## Required work
Would you copy the lines below exactly and omit the images?

## Material provided
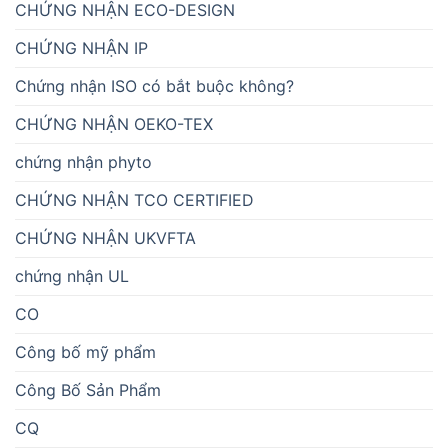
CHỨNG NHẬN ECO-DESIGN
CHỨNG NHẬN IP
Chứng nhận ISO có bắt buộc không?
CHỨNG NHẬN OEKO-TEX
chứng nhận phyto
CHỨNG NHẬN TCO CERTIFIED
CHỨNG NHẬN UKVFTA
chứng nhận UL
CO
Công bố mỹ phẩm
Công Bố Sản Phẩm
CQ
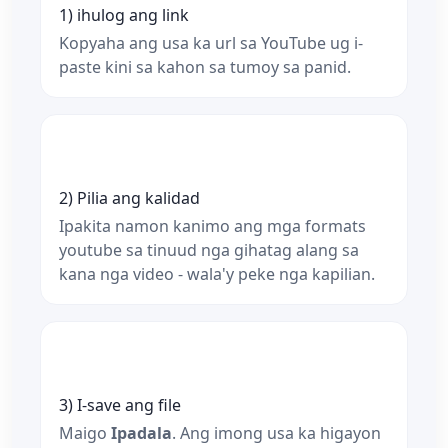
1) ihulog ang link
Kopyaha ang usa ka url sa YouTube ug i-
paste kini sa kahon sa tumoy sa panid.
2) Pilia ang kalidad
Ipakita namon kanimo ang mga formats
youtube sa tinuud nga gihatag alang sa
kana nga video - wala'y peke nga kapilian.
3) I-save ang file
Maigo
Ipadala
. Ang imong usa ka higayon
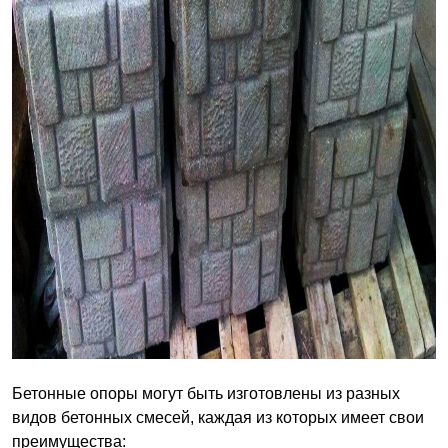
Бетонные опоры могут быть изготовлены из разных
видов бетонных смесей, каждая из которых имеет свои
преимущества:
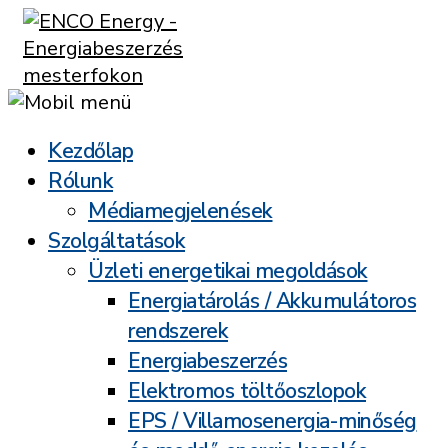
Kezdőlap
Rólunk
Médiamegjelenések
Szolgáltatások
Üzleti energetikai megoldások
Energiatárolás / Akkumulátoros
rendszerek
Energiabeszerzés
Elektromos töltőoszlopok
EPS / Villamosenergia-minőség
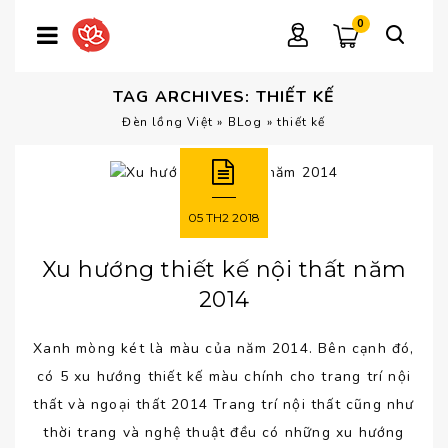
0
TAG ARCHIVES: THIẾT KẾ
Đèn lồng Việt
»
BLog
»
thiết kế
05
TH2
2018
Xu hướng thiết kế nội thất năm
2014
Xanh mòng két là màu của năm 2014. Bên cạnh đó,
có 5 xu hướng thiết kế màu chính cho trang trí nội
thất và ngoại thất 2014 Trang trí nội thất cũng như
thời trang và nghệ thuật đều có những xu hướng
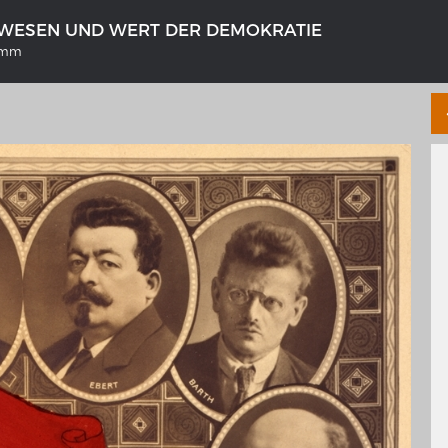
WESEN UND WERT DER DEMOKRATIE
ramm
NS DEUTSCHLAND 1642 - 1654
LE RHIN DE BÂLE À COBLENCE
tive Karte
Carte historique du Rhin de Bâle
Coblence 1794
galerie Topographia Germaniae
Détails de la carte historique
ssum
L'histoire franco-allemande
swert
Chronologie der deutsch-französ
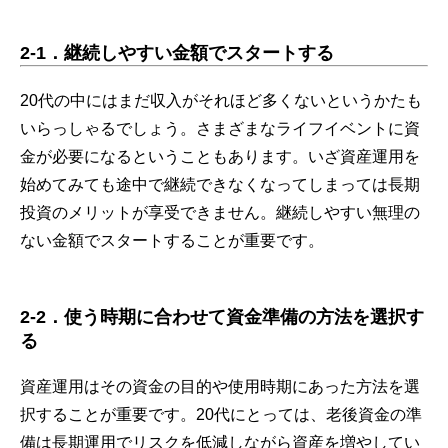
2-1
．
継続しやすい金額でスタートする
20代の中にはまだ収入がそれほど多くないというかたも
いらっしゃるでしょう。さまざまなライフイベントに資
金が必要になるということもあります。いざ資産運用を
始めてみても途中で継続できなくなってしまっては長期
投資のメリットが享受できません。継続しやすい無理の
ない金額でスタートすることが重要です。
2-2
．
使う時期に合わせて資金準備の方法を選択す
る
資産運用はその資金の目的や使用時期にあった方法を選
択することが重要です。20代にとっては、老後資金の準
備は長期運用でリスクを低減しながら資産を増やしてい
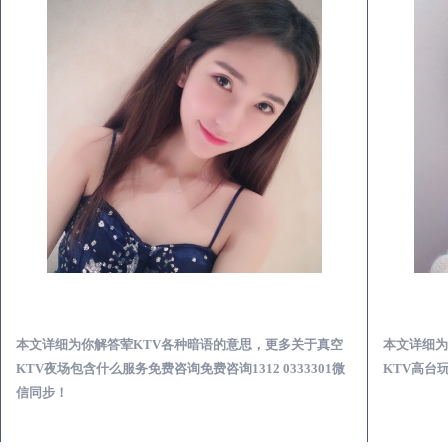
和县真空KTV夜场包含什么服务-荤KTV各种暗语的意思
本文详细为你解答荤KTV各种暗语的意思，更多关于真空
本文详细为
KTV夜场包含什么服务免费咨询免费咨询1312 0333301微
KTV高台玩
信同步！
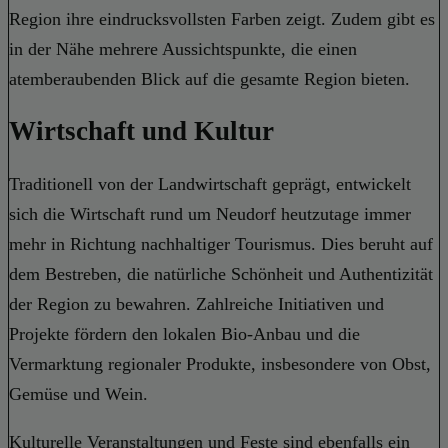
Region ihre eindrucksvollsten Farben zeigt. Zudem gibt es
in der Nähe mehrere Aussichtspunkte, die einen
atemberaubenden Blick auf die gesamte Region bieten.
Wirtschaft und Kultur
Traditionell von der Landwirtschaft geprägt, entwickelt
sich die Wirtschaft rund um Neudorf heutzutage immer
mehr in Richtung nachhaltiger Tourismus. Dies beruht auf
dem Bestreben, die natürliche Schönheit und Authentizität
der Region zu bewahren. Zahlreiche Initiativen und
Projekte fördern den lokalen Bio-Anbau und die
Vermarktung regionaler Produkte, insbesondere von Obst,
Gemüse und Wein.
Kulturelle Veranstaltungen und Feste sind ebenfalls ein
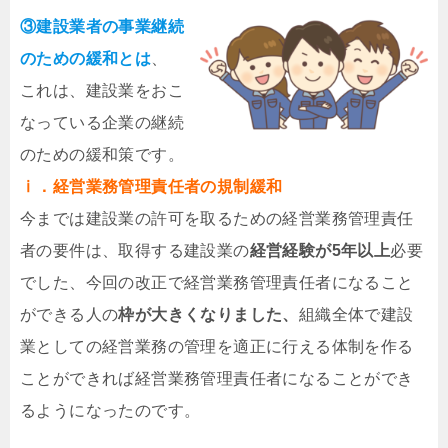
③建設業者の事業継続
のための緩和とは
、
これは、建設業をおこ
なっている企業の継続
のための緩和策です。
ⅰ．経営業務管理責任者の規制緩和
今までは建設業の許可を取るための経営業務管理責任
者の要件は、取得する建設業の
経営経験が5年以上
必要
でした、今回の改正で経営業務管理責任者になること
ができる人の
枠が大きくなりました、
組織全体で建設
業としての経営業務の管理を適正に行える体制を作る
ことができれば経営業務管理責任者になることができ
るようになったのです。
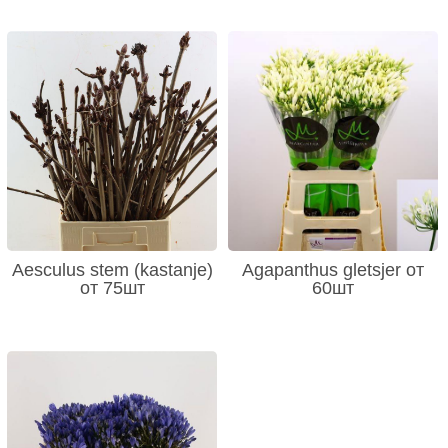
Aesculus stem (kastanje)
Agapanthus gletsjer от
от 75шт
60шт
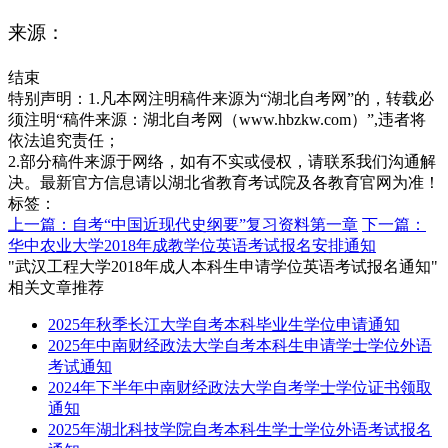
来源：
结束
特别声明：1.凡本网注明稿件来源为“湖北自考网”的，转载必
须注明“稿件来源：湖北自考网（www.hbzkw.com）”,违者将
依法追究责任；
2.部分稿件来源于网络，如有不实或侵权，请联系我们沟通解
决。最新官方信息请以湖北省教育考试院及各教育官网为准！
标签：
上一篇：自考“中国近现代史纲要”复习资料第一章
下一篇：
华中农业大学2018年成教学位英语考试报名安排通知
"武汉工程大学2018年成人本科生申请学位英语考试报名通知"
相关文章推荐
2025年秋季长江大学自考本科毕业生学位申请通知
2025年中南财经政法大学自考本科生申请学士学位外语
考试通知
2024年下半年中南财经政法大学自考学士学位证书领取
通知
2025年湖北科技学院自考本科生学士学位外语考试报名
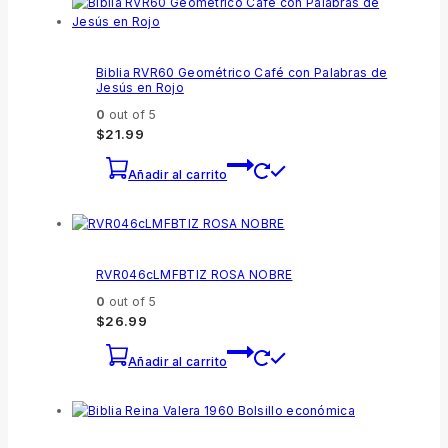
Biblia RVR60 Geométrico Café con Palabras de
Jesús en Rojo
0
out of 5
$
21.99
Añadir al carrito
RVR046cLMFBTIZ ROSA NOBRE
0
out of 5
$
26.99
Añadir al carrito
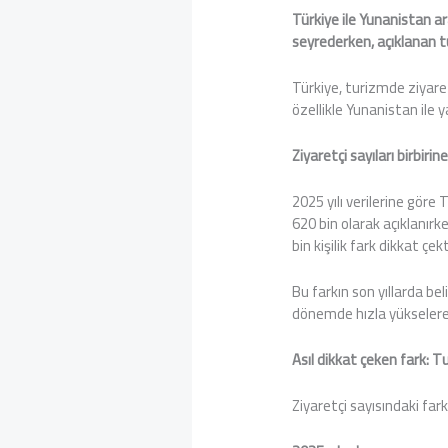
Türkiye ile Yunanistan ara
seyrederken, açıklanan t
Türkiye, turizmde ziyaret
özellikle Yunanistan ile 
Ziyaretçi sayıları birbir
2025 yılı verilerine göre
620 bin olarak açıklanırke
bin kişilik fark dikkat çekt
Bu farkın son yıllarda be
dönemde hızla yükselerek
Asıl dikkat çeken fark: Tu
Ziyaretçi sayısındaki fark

## Response to the exercise
CHỨNG NHẬN ECO-DESIGN
CHỨNG NHẬN IP
Chứng nhận ISO có bắt buộc không?
CHỨNG NHẬN OEKO-TEX
chứng nhận phyto
CHỨNG NHẬN TCO CERTIFIED
CHỨNG NHẬN UKVFTA
chứng nhận UL
CO
Công bố mỹ phẩm
Công Bố Sản Phẩm
CQ
1) ihulog ang link
Kopyaha ang usa ka url sa YouTube ug i-
paste kini sa kahon sa tumoy sa panid.
2) Pilia ang kalidad
Ipakita namon kanimo ang mga formats
youtube sa tinuud nga gihatag alang sa
kana nga video - wala'y peke nga kapilian.
3) I-save ang file
Maigo
Ipadala
. Ang imong usa ka higayon
Бетонные опоры могут быть изготовлены из разных
видов бетонных смесей, каждая из которых имеет свои
преимущества:
Kezdőlap
Rólunk
Médiamegjelenések
Szolgáltatások
Üzleti energetikai megoldások
Energiatárolás / Akkumulátoros
rendszerek
Energiabeszerzés
Elektromos töltőoszlopok
EPS / Villamosenergia-minőség
0
TAG ARCHIVES: THIẾT KẾ
Đèn lồng Việt
»
BLog
»
thiết kế
05
TH2
2018
Xu hướng thiết kế nội thất năm
2014
Xanh mòng két là màu của năm 2014. Bên cạnh đó,
có 5 xu hướng thiết kế màu chính cho trang trí nội
thất và ngoại thất 2014 Trang trí nội thất cũng như
thời trang và nghệ thuật đều có những xu hướng
WESEN UND WERT DER DEMOKRATIE
ramm
NS DEUTSCHLAND 1642 - 1654
LE RHIN DE BÂLE À COBLENCE
tive Karte
Carte historique du Rhin de Bâle
Coblence 1794
galerie Topographia Germaniae
Détails de la carte historique
ssum
L'histoire franco-allemande
swert
Chronologie der deutsch-französ
2-1
．
継続しやすい金額でスタートする
20代の中にはまだ収入がそれほど多くないというかたも
いらっしゃるでしょう。さまざまなライフイベントに資
金が必要になるということもあります。いざ資産運用を
始めてみても途中で継続できなくなってしまっては長期
投資のメリットが享受できません。継続しやすい無理の
ない金額でスタートすることが重要です。
2-2
．
使う時期に合わせて資金準備の方法を選択す
る
資産運用はその資金の目的や使用時期にあった方法を選
択することが重要です。20代にとっては、老後資金の準
備は長期運用でリスクを低減しながら資産を増やしてい
和县真空KTV夜场包含什么服务-荤KTV各种暗语的意思
本文详细为你解答荤KTV各种暗语的意思，更多关于真空
本文详细为
KTV夜场包含什么服务免费咨询免费咨询1312 0333301微
KTV高台玩
信同步！
Region ihre eindrucksvollsten Farben zeigt. Zudem gibt es
in der Nähe mehrere Aussichtspunkte, die einen
atemberaubenden Blick auf die gesamte Region bieten.
Wirtschaft und Kultur
Traditionell von der Landwirtschaft geprägt, entwickelt
sich die Wirtschaft rund um Neudorf heutzutage immer
mehr in Richtung nachhaltiger Tourismus. Dies beruht auf
dem Bestreben, die natürliche Schönheit und Authentizität
der Region zu bewahren. Zahlreiche Initiativen und
Projekte fördern den lokalen Bio-Anbau und die
Vermarktung regionaler Produkte, insbesondere von Obst,
Gemüse und Wein.
Kulturelle Veranstaltungen und Feste sind ebenfalls ein
③建設業者の事業継続
のための緩和とは
、
これは、建設業をおこ
なっている企業の継続
のための緩和策です。
ⅰ．経営業務管理責任者の規制緩和
今までは建設業の許可を取るための経営業務管理責任
者の要件は、取得する建設業の
経営経験が5年以上
必要
でした、今回の改正で経営業務管理責任者になること
ができる人の
枠が大きくなりました、
組織全体で建設
業としての経営業務の管理を適正に行える体制を作る
ことができれば経営業務管理責任者になることができ
るようになったのです。
Aesculus stem (kastanje)
Agapanthus gletsjer от
от 75шт
60шт
来源：
结束
特别声明：1.凡本网注明稿件来源为“湖北自考网”的，转载必
须注明“稿件来源：湖北自考网（www.hbzkw.com）”,违者将
依法追究责任；
2.部分稿件来源于网络，如有不实或侵权，请联系我们沟通解
决。最新官方信息请以湖北省教育考试院及各教育官网为准！
标签：
上一篇：自考“中国近现代史纲要”复习资料第一章
下一篇：
华中农业大学2018年成教学位英语考试报名安排通知
"武汉工程大学2018年成人本科生申请学位英语考试报名通知"
相关文章推荐
2025年秋季长江大学自考本科毕业生学位申请通知
2025年中南财经政法大学自考本科生申请学士学位外语
考试通知
2024年下半年中南财经政法大学自考学士学位证书领取
通知
2025年湖北科技学院自考本科生学士学位外语考试报名
Biblia RVR60 Geométrico Café con Palabras de
Jesús en Rojo
0
out of 5
$
21.99
Añadir al carrito
RVR046cLMFBTIZ ROSA NOBRE
0
out of 5
$
26.99
Añadir al carrito
Türkiye ile Yunanistan ara
seyrederken, açıklanan t
Türkiye, turizmde ziyaret
özellikle Yunanistan ile 
Ziyaretçi sayıları birbir
2025 yılı verilerine göre
620 bin olarak açıklanırke
bin kişilik fark dikkat çekt
Bu farkın son yıllarda be
dönemde hızla yükselerek
Asıl dikkat çeken fark: Tu
Ziyaretçi sayısındaki fark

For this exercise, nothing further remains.